:: Document extract ::
___
# Why aren't Trumpets used anymore ?



## nuyo (Oct 25, 2020)

I know they still get used in Scores.
But if you compare the Brass Section to the Strings Section,
the Trumpet plays very rarely in most of todays film score while the violin plays everywhere.


----------



## davidson (Oct 25, 2020)

They're not really as versatile as the violin. I see them more along the lines of a tasty embellishment, like the flute or irish whistle, but more commonly used, obviously.


----------



## ptram (Oct 25, 2020)

Most of the music I hear from commercial movies and docu-fictions at the TV are depressing low strings alternating between C minor and Ab minor. I guess there is no room for bright trumpets in that range.

Paolo


----------



## RonOrchComp (Oct 25, 2020)

Is it possible that many composers just don't know what to do with them?


----------



## JohnG (Oct 25, 2020)

I agree with @RonOrchComp that some people don't really know how to use them. Other reasons?

1. Samples stink -- Many (not all) sampled trumpets are pretty weak; either the sound is bad or they lack agility, particularly very short tonguing but not just that. Moreover, in some cases they are mf-ff and nothing really soft.

2. Melody -- With the dearth of melody these days, the trumpet sometimes lacks its big moments.

3. Economy -- if you're going to hire players, most people will want the flexibility of strings and French Horns, as they can cover a wide range. Many people treat trumpets as a "specialty-only" colour.


----------



## Tice (Oct 25, 2020)

I do reckon trumpets are quite under-utilized. Even the post-melodic film scoring style has plenty of reason to use them, but it doesn't happen as often as I think is ideal. But then, everyone wants to stand out somehow. Looks like we found a way to do just that: use your trumpets creatively!


----------



## Jazzaria (Oct 25, 2020)

I'd agree that violins/strings are over-relied on as orchestral butter, and that trumpets (and others - don't forget woodwinds) could be utilized more. But I do have to point out that the "any more" isn't exactly true - trumpets/brass have *always* been underutilized in orchestral settings, as for much of music history brass instruments either didn't exist or were much simpler, and only come in for essentially the Really Loud or Special Effects portions of the score.

If you play in an orchestra, it's somewhat of a joke that the trumpet players are always at the back killing time one way or another until they have to blast their one loud phrase/note. Romantic and modern music moved a *bit* away from that, and certainly many classic film scores are very brassy - but there's definitely precedent for "brass as a service."


----------



## gsilbers (Oct 25, 2020)




----------



## Bluemount Score (Oct 25, 2020)

nuyo said:


> I know they still get used in Scores.
___
:: Job 1 ::
Copy the rows word for word, from the first row through the row that contains "façade dans la".
___
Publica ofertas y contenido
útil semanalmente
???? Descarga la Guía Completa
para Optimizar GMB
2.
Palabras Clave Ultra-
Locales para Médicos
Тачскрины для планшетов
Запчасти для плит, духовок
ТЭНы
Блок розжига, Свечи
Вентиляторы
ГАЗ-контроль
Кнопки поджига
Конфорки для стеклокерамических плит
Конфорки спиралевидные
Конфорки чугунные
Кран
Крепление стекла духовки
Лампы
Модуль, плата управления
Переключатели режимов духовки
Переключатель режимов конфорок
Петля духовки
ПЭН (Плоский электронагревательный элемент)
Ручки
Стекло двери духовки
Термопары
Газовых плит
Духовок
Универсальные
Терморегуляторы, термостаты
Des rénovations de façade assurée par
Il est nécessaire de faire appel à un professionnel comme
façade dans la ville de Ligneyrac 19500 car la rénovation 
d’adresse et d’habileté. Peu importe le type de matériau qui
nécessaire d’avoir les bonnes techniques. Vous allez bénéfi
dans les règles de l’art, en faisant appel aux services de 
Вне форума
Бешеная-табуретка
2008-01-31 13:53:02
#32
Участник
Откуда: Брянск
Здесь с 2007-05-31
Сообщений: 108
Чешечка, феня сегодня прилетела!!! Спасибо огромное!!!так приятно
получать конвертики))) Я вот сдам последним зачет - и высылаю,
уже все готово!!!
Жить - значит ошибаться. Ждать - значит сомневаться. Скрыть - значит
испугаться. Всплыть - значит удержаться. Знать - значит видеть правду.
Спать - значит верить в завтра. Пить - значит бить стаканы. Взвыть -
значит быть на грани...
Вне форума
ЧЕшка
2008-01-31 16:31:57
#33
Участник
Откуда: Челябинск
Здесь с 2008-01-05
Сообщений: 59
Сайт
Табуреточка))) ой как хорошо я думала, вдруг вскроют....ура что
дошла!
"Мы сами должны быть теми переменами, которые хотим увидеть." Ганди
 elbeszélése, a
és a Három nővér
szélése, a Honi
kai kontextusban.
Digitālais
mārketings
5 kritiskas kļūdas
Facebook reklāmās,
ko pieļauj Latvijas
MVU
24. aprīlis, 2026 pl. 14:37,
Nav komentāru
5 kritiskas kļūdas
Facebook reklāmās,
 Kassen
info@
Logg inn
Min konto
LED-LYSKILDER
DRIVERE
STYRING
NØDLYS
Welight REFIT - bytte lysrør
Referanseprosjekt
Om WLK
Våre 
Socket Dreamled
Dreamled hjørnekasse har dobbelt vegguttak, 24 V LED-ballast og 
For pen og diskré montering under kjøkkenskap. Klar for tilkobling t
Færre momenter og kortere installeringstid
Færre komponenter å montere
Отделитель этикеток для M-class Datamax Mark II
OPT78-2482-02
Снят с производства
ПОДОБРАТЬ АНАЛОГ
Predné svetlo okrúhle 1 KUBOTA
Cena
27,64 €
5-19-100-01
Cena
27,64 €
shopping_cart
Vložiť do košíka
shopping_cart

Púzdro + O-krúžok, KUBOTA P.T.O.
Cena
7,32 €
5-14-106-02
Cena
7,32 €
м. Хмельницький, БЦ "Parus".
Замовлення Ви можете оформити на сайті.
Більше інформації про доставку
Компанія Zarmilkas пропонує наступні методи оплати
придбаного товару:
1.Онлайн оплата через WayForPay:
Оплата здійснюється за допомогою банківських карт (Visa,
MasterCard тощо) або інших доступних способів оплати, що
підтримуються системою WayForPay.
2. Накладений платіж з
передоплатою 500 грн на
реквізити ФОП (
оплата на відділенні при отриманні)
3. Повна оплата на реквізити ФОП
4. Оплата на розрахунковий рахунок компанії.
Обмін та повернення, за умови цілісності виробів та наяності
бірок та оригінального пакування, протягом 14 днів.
___
:: Job 2 ::
In the forum thread about trumpets, what does JohnG say many people treat trumpets as?

:: Answer section 1 ::
Publica ofertas y contenido
útil semanalmente
???? Descarga la Guía Completa
para Optimizar GMB
2.
Palabras Clave Ultra-
Locales para Médicos
Тачскрины для планшетов
Запчасти для плит, духовок
ТЭНы
Блок розжига, Свечи
Вентиляторы
ГАЗ-контроль
Кнопки поджига
Конфорки для стеклокерамических плит
Конфорки спиралевидные
Конфорки чугунные
Кран
Крепление стекла духовки
Лампы
Модуль, плата управления
Переключатели режимов духовки
Переключатель режимов конфорок
Петля духовки
ПЭН (Плоский электронагревательный элемент)
Ручки
Стекло двери духовки
Термопары
Газовых плит
Духовок
Универсальные
Терморегуляторы, термостаты
Des rénovations de façade assurée par
Il est nécessaire de faire appel à un professionnel comme
façade dans la ville de Ligneyrac 19500 car la rénovation 

:: Answer section 2 ::
A "specialty-only" colour.